Now, as much as I'm looking forward to Daniels trying that "You people are too stupid to understand the brilliance of my plan" routine on a national level, the way he did here with the Toll Road and Daylight Savings edicts, it's the future of Indiana First Lady Cheri "Another Margarita, Manolo, And Why Don't You Try To Find The Goddam Tequila Bottle Before You Make This One?" Daniels, who was also dead-set against his runs for governor, which really interests me. Cheri's been spotted four times since 2004, unless I missed a couple, mostly at the State Fair. She was "rumored" to be the driving force behind Daniels' embarrassing refusal to live in the Governor's Mansion, or "Dump", and to remain in his gated reservoirshore community in violation of state law, while building a grander McMansion more in keeping with his stature (sorry), but no closer to Marion county. The old money Meridian-Kessler neighborhood where the actual Mansion is located gets a lot darker at night than Geist does, if you catch my drift. Has anyone ever run a major Presidential campaign while keeping his spouse a secret?

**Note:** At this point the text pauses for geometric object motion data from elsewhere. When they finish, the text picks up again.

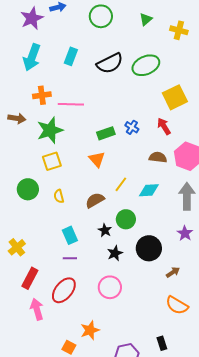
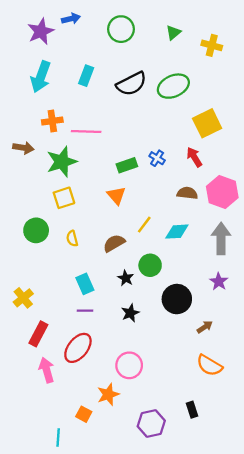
black star: (115, 253) -> (130, 313), moved
pink circle: (110, 287) -> (129, 365), moved

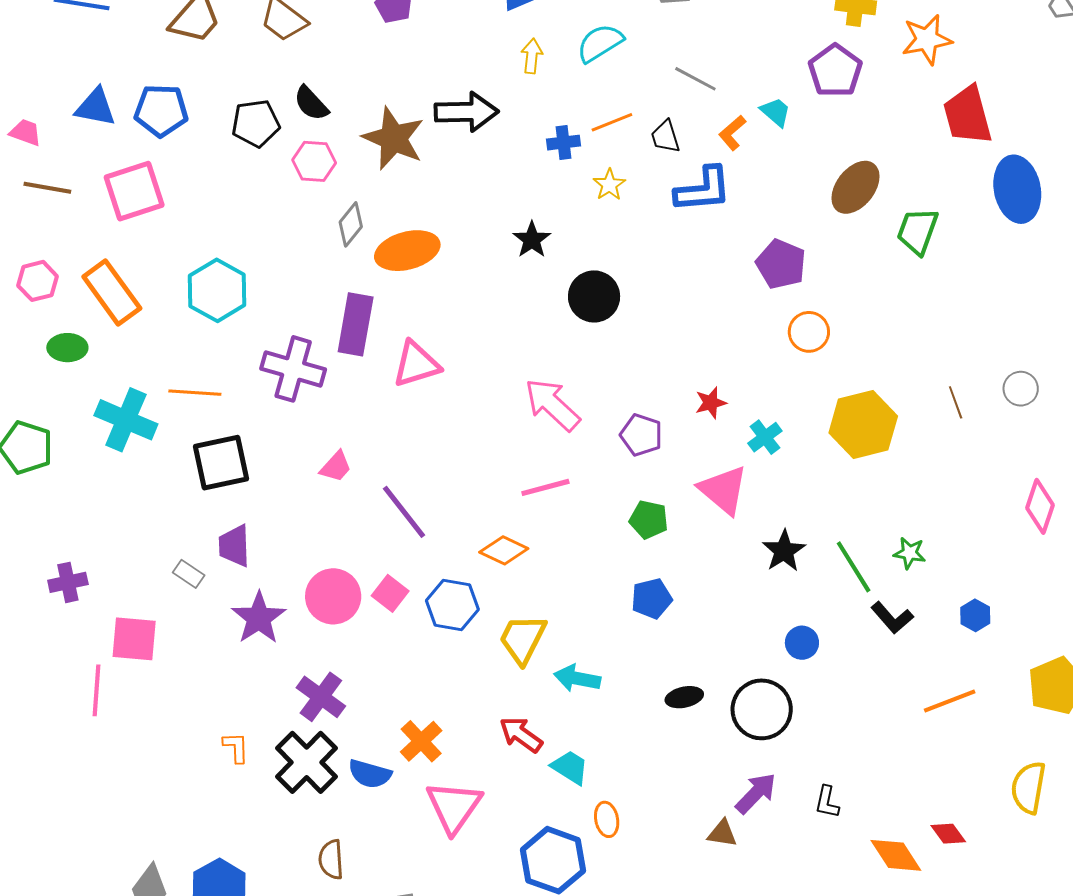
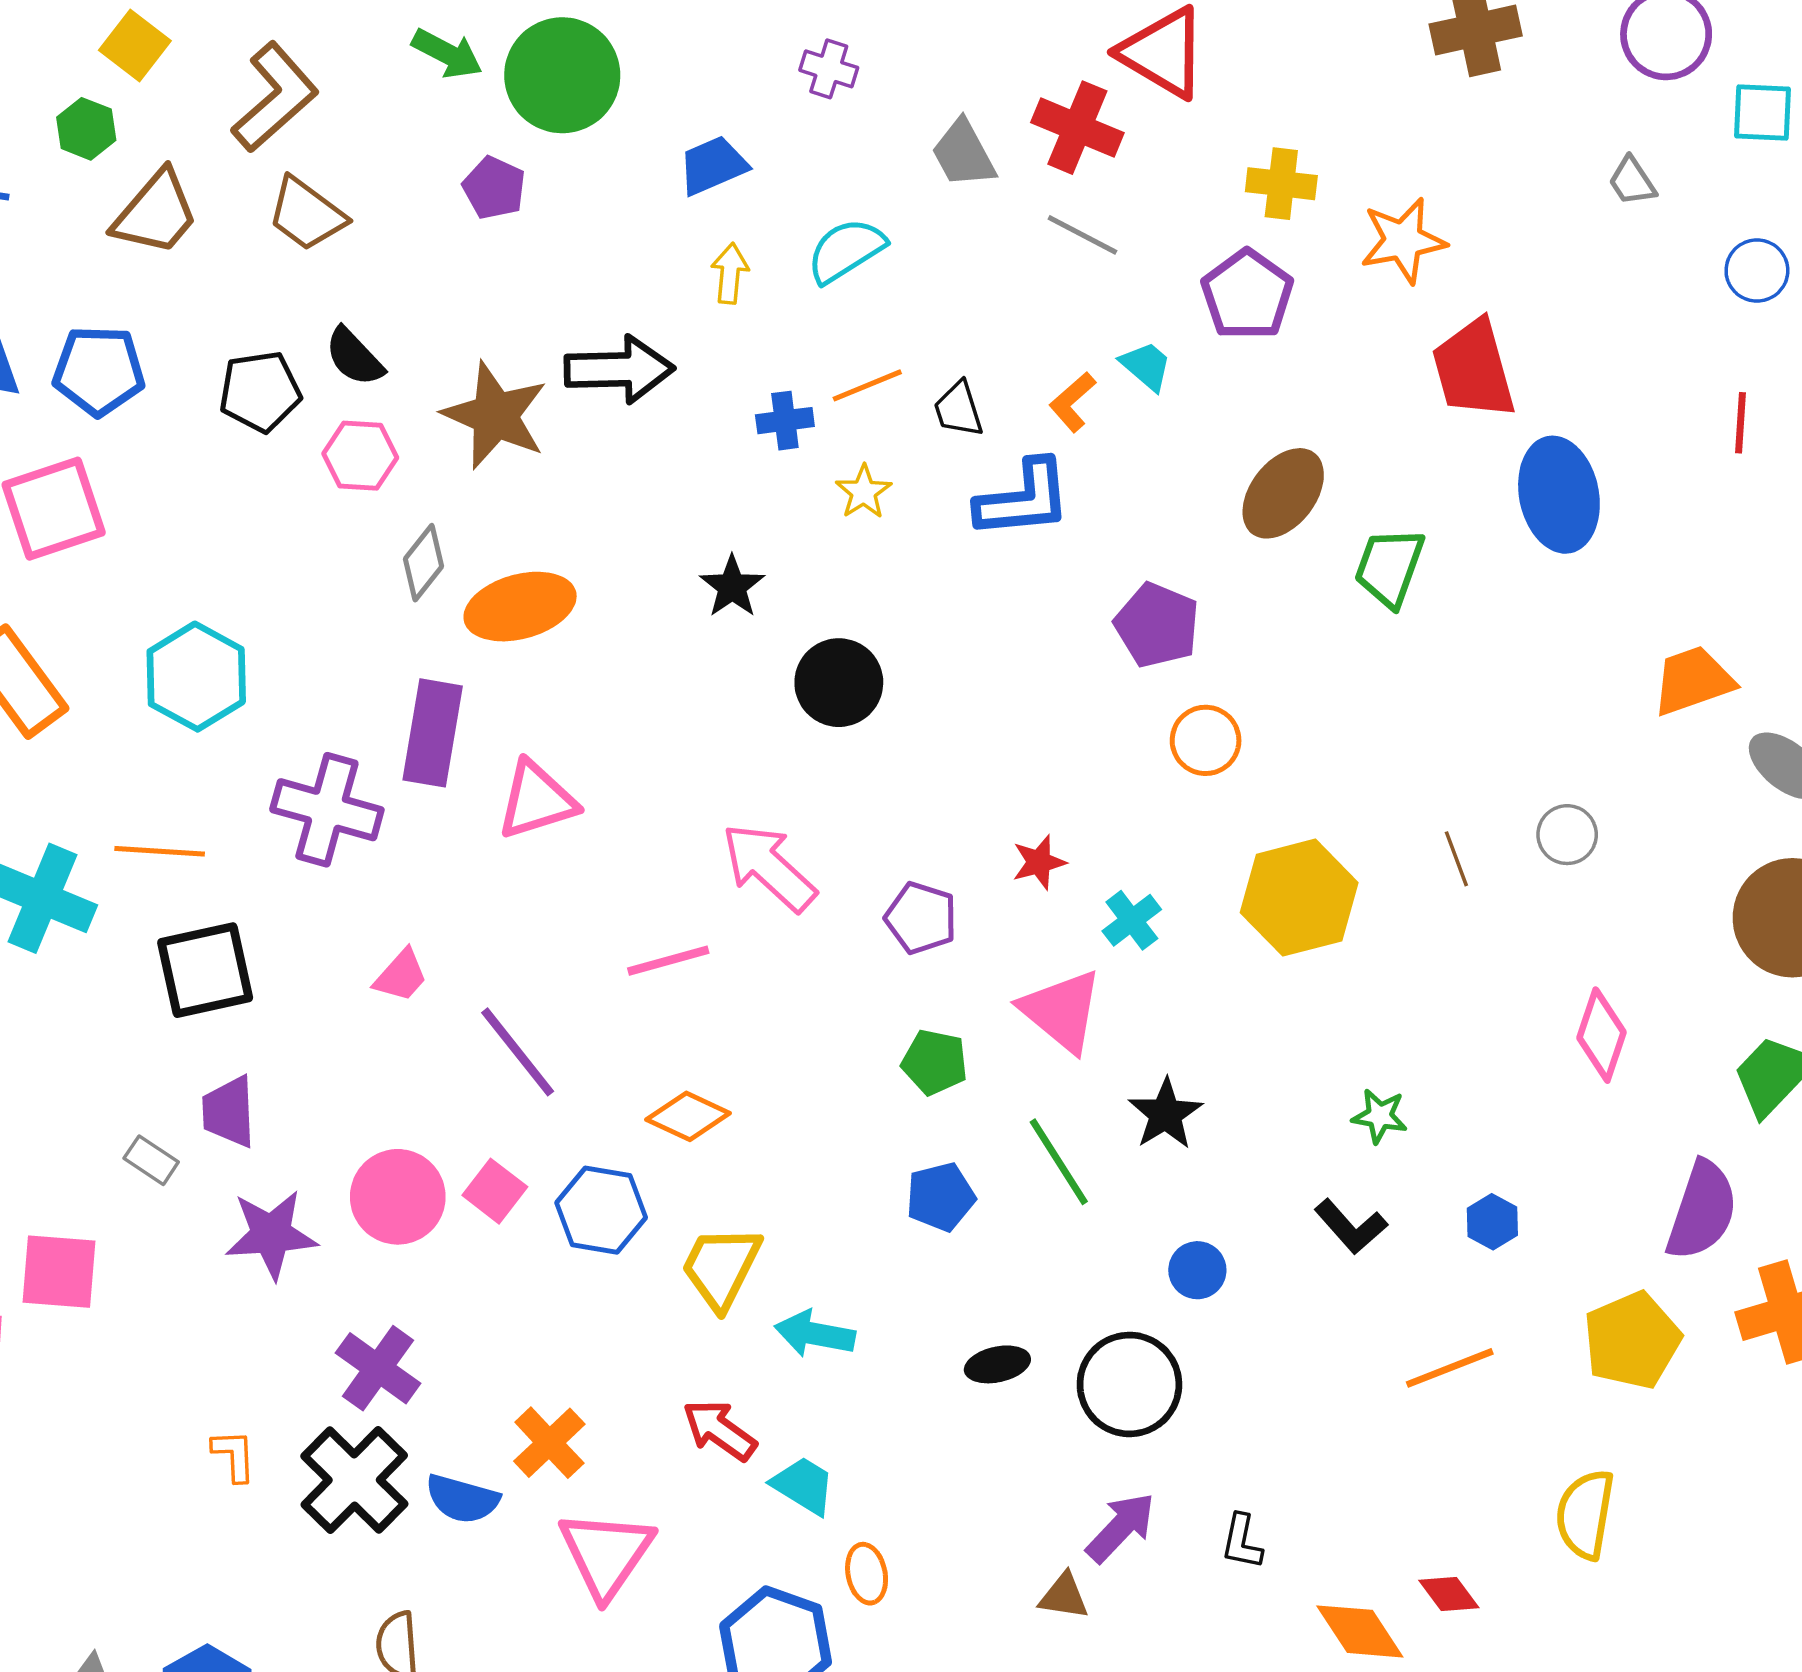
gray line: (695, 79) -> (1082, 235), moved
pink line: (545, 487) -> (668, 961), moved
green line: (854, 567) -> (1059, 1162), moved
purple star: (259, 618) -> (271, 1234), turned 30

Damn, I'd love to take this woman's side, too, and not just because I agree her husband shouldn't have run for Governor. If only I didn't remember the night in October, 2001, when Mitch Daniels' Indiana home became the site of the only anthrax bomb mailed to a Bush administration official, anywhere. an "hysterical" Cheri was the only one there that night; she lived in alabaster Hamilton county while Mitch was saving us from prosperity in darkest D.C., which must've been what confused SPECTRE. It turned out the envelope was stuffed with a comic amount of talcum powder. And the rest, as they say, isn't history, and may not even still be a police report someone could find. She would, at least, reverse the trend, and be the nations' first First Lady with a Stepford husband, even if he really is the bride of the Cato Institute. Let's just put it this way: Mitch may be concerned about Cheri on the campaign trail, but history tells us it's not her feelings about it that concern him.

5 comments:

zombie rotten mcdonald said...

while building a grander McMansion more in keeping with his stature

From what you say, he will be able to save a fair amount on building materials because the floor-to-floor heights may be reduced significantyly.

Aaron said...

Is this the place for the 'low overhead' joke?

Tim said...

Riley, as a fellow Hoosier, I love the Daniels' posts and could read a million of 'em.

Maybe, he could divorce Cheri and re-marry her AGAIN after the campaign is over? 3's a charm

heydave said...

Perhaps you have't heard: K-Lo thinks Mitch is "the thinking man's Marlon Brando."

I laughed too.

Anonymous said...

Somebody put a link to your blog at the NYT in the David Leopold (sp?) article about Daniels. What a gift they gave to me and I've shared your blog with others. You can't write enough of these.